縫製工場を救いたい!の裏側

僕は決して「無慈悲」なことを言いたいわけじゃない、

ましてや夢を諦めているわけでもない。

ただ、

本当にたくさんの熱い学生さんや、アパレル関係の方々が

「アパレルをなんとかしたいんだ!」と言ってこの業界に入ってきて、

もしくは取り組もうとして諦めたり、苦戦していたりすることが多く、その理由はとてもシンプルであり、

とても難しいからなのだ。

先日ある学生さんからの取材で

「今縫製工場に足りないリソースはなんですか?人ですか?設備ですか?」

と聞かれた、

確かに高齢化していて、設備も古くなっていて、

最新の設備を入れたらそれが解決されるようにも感じる。

ただ、

答えは明確である。

金がない。

それだけだ、

めちゃくちゃ大きな縫製工場は別として、

5名で運営している縫製工場があるとする。

そこではブラウスを縫っていて加工賃1500円で縫ってるとする、

同じブラウスをただひたすらに。(そんな好条件もなかなかないが)

1人が裁断をやっているとしたら縫い子さんは4名で一日25枚くらい縫っているとする。

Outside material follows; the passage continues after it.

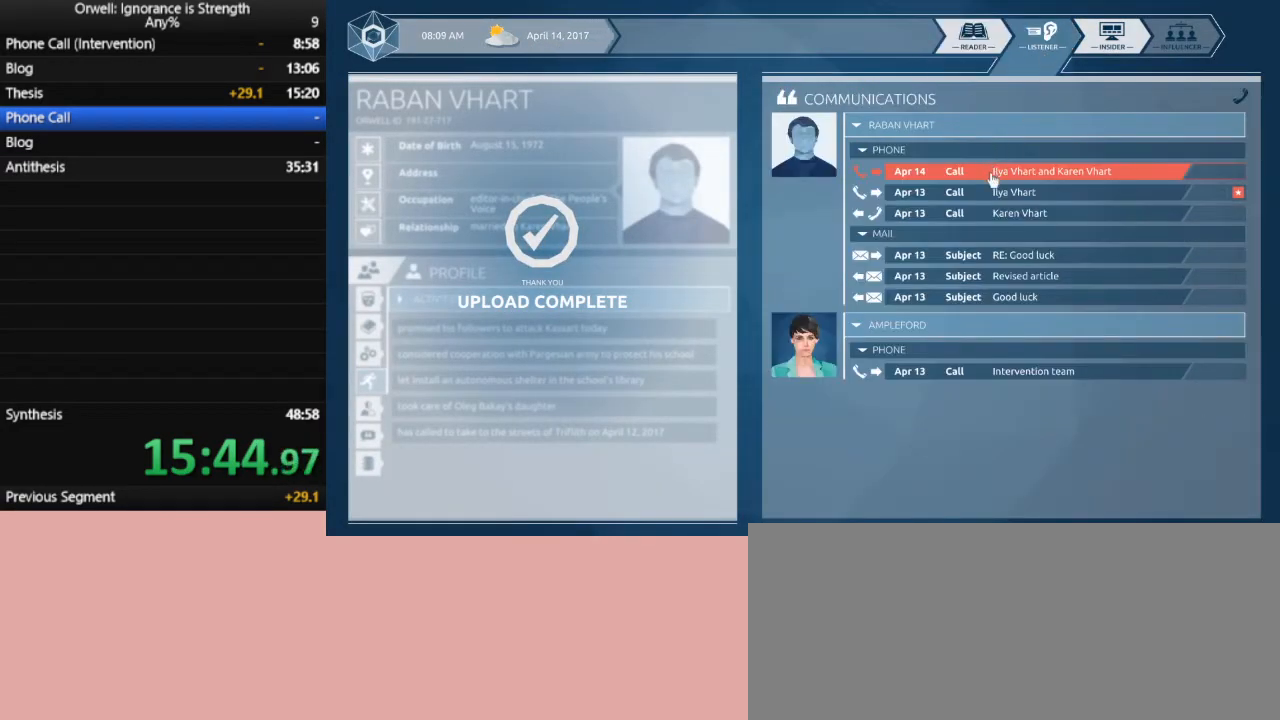
{"keys": [], "mouse": [], "events": [[117, "mouse_left", "down"], [217, "mouse_left", "up"]]}
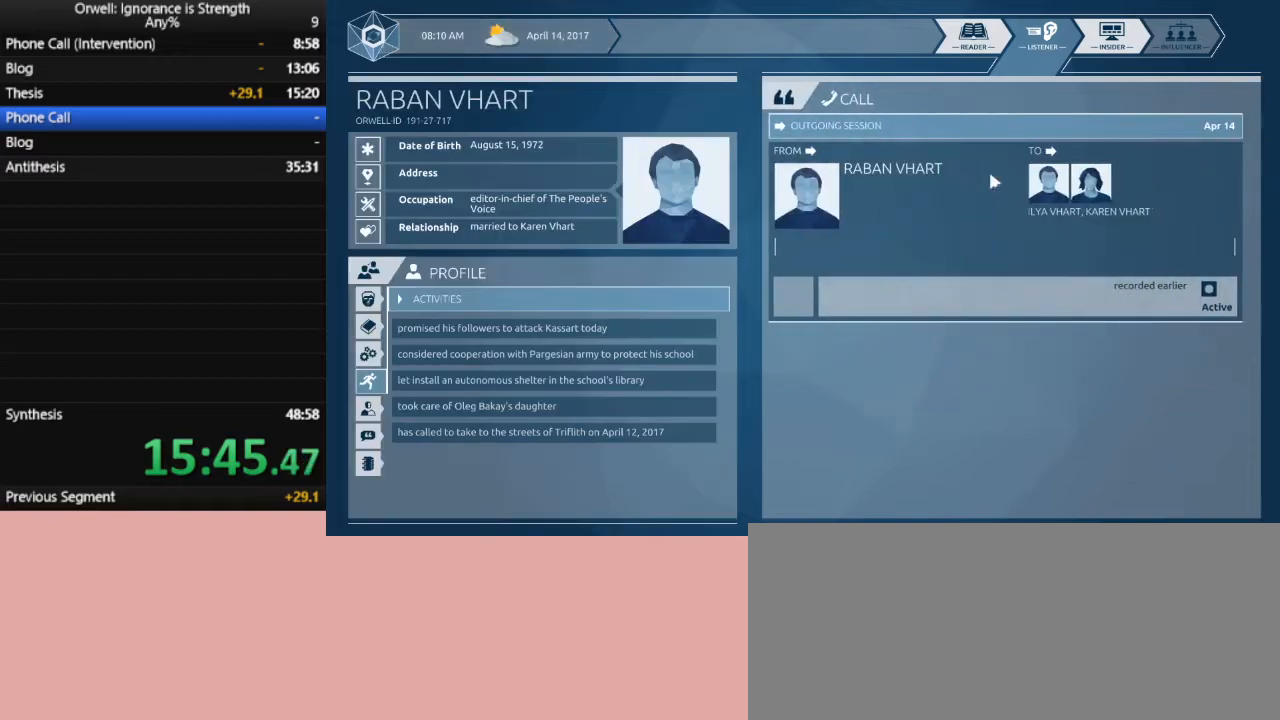
{"keys": [], "mouse": [], "events": []}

25日働いて625枚縫って売り上げは937,500円だ、家賃光熱費など経費で15万円かかっていて全員が国民健康保険だとする。(あかんけど)

それで787,500円残るわけだ、

糸の仕入れなどは今回考えないとして純粋にみんなで分けると一人157,500円になる。

個人で年金やら払っていくので手取りで13万ちょっとか、

で、その工場にあるファッション系の専門学校から卒業した20歳の女の子が

「就職したい!」と入ってきたとする。

この子が入ることで縫い子さんは4人から5人になる。

じゃあ縫える枚数は1日25枚から30枚になるか、というとそうはならない、

おそらくはじめの数ヶ月は「教える」作業が増えるのでむしろ減るだろう。

そして半年くらいしてやっと増加し出したとして、一年たった頃1日28枚くらいになったとする。

そして25日働いて、月間700枚縫えるようになる。

売り上げは1,050,000円、家賃など引いて90万円残り、

これを6名で分ける、15万円。

給与下がってる

最初の1年間はずっと赤字なのでその補填も入れると目も当てられない。

週一休みで社会保険なし、手取り15万円

で、やっと利益出せるよになった三年目くらいでやめていくわけだ。

さて、

どこが問題でしょうか。

ブランドと工場をつなぐプラットフォーム、

でもなく、

設備的なリソース、

でもなく、

ただただ加工賃を2000円にしてくれ。

それだけなんです。

ZOZOに出して利益圧迫するくらいなら、

自社ECで利益率あげて工賃を2000円にしてくれ。

本当にそれだけなんです。

工場は金がない。

綺麗事も、ITも、AIも、感動も、ブランドも、

何もいらない。

加工賃をあげてくれ。

それで大抵の問題は解決する。

もちろん工場側にも「それ相応」の価値が必要だ、

しかし普通に朝から晩まで週一しか休まず手取り15万(社会保険抜き)しか稼げない

「ベース」がおかしいのだ。

ここからが大きな問題だ、

じゃあ心あるメーカーやブランドがその現状に気づき「よしそうか!加工賃をあげよう!」と加工賃をあげるとする、

でも原価率は変えられないから加工賃が500円上がる(加工賃が30%くらいアップしてる)からと言って売値を30%アップしたら?

15000円の商品が19500円になったら?

買う?

これが問題だ。

問題の解決を目指す人も消費者なのだ、

アパレルは楽しい、面白い、かっこいい。

だけど問題もたくさんだ。

それも含めて、

楽しい。

そう思えるならぜひ一緒に服づくりを変えていこう。

一緒に。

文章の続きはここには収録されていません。